Rhetoric is not enough. You can state whatever it is you believe and you can throw around your fallacies, long words and philosophical [mis]interpretations all you want. You can smother the observable universe in semiotics and linguistics and postmodern deconstructionist analyses. But at the end of the day, as David Hume observed
"We shall then see, whether you go out at the door or the window; and whether you really doubt, if your body has gravity, or can be injured by its fall".
-David Hume, Dialogues Concerning Natural Religion.
www.davidhume.org/texts/dms

So why do I care? Some might say I myself have been guilty of such rhetoric in the past, and they are right. I am prepared to be wrong and move on; are you? Some would accuse me of using rhetoric right now: perhaps, again, they are right. But my words are backed up by the fruits of Wissenschaft; by the computer I am using, by the coffee by my side, by the train that brought me home this evening. They are not merely contemplative, but demonstrative. I don’t imagine them at work, I see them in action.

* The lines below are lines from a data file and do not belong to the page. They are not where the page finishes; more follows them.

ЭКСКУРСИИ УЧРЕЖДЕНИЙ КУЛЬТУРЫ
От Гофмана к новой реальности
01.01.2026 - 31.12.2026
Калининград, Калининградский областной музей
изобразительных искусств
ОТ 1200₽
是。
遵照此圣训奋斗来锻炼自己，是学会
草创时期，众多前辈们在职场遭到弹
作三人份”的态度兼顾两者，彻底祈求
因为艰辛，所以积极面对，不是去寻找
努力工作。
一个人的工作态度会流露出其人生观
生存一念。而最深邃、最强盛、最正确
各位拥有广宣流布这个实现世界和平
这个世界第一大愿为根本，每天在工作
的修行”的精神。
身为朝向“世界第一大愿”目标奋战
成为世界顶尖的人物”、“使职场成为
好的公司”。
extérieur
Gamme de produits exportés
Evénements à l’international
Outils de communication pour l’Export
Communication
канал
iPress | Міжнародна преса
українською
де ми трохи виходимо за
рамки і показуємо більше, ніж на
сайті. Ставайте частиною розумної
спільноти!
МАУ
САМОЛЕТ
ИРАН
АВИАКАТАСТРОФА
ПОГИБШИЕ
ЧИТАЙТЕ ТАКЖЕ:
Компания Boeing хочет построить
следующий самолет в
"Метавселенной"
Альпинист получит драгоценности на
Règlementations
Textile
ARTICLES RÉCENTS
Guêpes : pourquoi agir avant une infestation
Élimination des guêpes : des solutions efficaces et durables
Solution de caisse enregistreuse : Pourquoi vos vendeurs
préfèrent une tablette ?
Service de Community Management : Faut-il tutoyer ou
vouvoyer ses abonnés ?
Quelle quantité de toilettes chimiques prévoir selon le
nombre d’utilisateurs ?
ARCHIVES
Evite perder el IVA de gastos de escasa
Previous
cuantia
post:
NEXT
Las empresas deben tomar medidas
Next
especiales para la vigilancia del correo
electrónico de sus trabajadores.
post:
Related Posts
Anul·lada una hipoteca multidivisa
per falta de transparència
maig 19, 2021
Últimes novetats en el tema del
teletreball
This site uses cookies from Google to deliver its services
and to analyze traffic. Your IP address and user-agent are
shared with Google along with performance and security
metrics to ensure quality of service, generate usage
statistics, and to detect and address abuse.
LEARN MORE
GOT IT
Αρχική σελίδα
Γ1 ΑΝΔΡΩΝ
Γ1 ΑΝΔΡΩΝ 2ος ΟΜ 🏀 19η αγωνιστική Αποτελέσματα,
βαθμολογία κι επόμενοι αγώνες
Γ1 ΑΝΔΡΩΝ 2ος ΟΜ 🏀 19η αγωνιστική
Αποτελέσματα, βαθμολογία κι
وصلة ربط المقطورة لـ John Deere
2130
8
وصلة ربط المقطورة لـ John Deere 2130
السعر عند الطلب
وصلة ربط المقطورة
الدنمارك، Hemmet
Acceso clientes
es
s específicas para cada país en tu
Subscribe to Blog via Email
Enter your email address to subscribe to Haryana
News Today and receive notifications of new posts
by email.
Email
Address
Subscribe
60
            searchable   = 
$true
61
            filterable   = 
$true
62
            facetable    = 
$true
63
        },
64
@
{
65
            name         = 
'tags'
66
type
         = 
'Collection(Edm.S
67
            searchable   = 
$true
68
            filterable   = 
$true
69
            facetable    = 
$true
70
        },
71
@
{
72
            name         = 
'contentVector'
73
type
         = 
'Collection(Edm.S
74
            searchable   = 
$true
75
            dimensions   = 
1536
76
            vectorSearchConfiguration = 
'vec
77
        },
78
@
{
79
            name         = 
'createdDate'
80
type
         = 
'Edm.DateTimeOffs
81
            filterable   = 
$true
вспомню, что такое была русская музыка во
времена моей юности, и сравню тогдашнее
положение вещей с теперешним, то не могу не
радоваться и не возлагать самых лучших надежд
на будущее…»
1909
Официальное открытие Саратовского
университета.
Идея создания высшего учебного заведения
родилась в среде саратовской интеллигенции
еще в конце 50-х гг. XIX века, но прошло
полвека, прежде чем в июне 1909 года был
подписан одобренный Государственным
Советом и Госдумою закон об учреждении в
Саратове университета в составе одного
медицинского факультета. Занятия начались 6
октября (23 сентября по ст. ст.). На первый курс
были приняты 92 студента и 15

The more people disappear into their other-worlds, no matter what those worlds may be, and think that rhetoric, born of emotion, born of faith and in turn born of whatever fairy story their culture or subculture likes the most at the time, the more the reality- what we actually know- will become diluted. I am a Historian, and I for one do not want to return to a world where the only reality is rhetoric, the only truth the loudest shouting voice; I have seen it in the pages of documents and the horrors of Europe’s past. Others would rather rule by loudly shouting about what they cannot possibly know. They want to change the game back from observable, measured reality to conjectured, rhetorical fantasy.

I do not. And neither, if truth be told, do they.